D’autre part, des rencontres autour du livre : invitation de divers intervenants à venir parler avec les jeunes
Sous-tendues par la même volonté d’amener au livre les Mineurs Isolés Etrangers du SAJ Croix Rouge, et de leur en faire découvrir la richesse, un cycle de rencontres permettra à ces adolescents de percevoir le livre dans sa pluralité, de comprendre comment il en vient à exister : la manière dont il se pense et se crée sous ses différentes formes littéraires (roman, album, livre illustré, bande dessinée, roman graphique, poésie, théâtre…). Il s’agira de faire découvrir aux jeunes ce / ceux qui se cache(nt) derrière le livre, de leur parler de son processus de création à travers des récits d’expériences.
Ainsi, jalonnant le travail mené en ateliers d’écriture tout au long des dix mois de résidence, quatre ou cinq rencontres au sein du SAJ Croix Rouge seront organisées avec différents auteurs et illustrateurs, ainsi qu’une ou deux sorties à l’extérieur, sur différents sites.

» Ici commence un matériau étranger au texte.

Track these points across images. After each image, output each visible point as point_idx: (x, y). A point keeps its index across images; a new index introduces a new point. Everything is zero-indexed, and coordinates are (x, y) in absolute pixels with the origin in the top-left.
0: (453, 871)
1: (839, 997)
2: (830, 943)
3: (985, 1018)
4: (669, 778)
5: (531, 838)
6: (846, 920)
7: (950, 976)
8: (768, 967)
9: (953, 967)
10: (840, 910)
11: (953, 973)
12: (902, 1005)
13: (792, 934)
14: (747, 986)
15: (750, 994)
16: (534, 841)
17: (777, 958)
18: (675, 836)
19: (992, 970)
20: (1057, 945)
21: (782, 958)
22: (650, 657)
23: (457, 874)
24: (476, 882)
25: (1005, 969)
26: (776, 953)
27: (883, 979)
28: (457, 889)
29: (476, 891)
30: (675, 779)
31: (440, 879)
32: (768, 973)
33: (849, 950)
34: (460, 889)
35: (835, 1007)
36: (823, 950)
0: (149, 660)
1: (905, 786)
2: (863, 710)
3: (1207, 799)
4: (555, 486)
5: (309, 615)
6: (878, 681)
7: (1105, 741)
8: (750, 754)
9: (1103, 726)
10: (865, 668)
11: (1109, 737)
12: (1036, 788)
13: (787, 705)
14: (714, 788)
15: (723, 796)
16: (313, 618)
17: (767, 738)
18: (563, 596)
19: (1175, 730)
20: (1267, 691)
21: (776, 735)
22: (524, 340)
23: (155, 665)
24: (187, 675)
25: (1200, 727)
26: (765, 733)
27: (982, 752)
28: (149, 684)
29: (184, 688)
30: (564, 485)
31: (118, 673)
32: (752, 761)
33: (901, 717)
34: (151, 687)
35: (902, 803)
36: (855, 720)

Enfin, c’est par une sortie à la librairie « Aux livres, etc. » que se terminera ce cycle de rencontres, pour assister à une rencontre publique avec un auteur. Terminer de cette manière cette année de résidence, c’est clôturer les choses de la plus belle manière qui soit : c’est emmener les Mineurs Isolés Etrangers du SAJ Croix Rouge dans l’espace public après les avoir accompagnés dans leur rencontre avec la littérature durant 10 mois. C’est leur faire comprendre à travers cette dernière expérience qu’en France, le livre est là, démocratique parce qu’à la portée tous, dans les bibliothèques comme dans les librairies. C’est les inviter à continuer par eux-mêmes ce voyage initiatique littéraire au cours duquel nous les aurons accompagnés toute l’année, et leur montrer qu’à la rencontre du livre, ils seront toujours les bienvenus.